JL: We wanted to have something for people to bring in business other than Saturdays and Sundays. I grew up in the valley. We lived in an area where we were the only Blacks. When I came to Leimert, it was a great feeling to be around people who looked like me.
DD: Who are the vendors?
JL: We have vendors who do different types of food. We have Island Spice Tingz, Jamaican Food, Mai’s Kitchen, The Fusion Queen, My Daddy’s Recipes, Rose Gold Pastries, Filthy Rich Banana Pudding, Sweet Blessings, Kalypso Ice, Calidelphia Organic Lemonades, and two vegan food trucks — Wholly Mother Vegan, and Voodoo Vegan, Dare 2 B U, All Chill Inc., All Vegan What, Dazzle Berry, The Joy of Funnel Cake, Cuties Catering, Dough She Didn’t, KIK n’ Juice, Dippity Donuts, and Mella B’s Potcorn.

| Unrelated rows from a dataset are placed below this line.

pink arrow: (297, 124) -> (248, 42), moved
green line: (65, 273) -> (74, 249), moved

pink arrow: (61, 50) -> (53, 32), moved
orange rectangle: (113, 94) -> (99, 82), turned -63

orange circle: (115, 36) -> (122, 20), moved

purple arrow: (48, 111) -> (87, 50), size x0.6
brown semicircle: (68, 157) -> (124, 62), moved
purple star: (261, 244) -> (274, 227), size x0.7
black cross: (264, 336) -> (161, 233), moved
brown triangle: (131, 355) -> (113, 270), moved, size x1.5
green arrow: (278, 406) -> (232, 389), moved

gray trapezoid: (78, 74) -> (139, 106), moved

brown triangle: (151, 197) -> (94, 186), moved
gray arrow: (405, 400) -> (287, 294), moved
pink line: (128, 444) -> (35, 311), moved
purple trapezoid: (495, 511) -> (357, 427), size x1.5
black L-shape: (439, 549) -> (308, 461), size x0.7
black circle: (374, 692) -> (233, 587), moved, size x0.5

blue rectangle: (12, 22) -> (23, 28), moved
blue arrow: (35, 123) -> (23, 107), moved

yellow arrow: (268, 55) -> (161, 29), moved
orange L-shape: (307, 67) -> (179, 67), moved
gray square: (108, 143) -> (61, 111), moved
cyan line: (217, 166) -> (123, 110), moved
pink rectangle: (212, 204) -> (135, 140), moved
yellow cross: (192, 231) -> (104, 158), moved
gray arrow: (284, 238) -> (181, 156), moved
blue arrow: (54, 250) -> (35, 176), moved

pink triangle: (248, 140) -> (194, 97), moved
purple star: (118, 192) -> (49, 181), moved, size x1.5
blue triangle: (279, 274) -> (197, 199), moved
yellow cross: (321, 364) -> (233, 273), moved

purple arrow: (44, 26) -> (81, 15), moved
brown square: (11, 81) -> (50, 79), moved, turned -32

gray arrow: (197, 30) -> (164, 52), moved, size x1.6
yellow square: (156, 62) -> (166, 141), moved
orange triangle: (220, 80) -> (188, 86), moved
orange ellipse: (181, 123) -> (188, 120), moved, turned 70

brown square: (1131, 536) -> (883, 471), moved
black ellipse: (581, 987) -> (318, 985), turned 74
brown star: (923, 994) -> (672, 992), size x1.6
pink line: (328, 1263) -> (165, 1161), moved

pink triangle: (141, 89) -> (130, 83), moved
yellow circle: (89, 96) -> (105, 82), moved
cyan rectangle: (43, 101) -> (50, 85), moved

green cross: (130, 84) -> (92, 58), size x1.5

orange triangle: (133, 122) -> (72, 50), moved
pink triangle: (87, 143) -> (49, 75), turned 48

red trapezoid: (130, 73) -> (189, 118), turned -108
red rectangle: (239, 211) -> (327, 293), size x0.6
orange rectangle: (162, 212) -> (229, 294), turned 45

DD: What is it about Black women?
JL: We’re innate and magical. We are born magical. We’ve had to make a way whether we’re single, married, have kids, or no kids. We have to make it happen for our children. There is an awareness in us that we create. We understand that we are creators.
DD: What have you learned about yourself since you launched this venture?
JL: I definitely learned that I’m capable. We have visions and dreams. It has taught me I’m capable. I’ve had the opportunity to work with so many different women. It made me a better communicator. It’s made me hopeful that we can do successful collaborations in the Black community. We have negative myths and stereotypes about each other. It’s not true. We can work together. We can be successful together.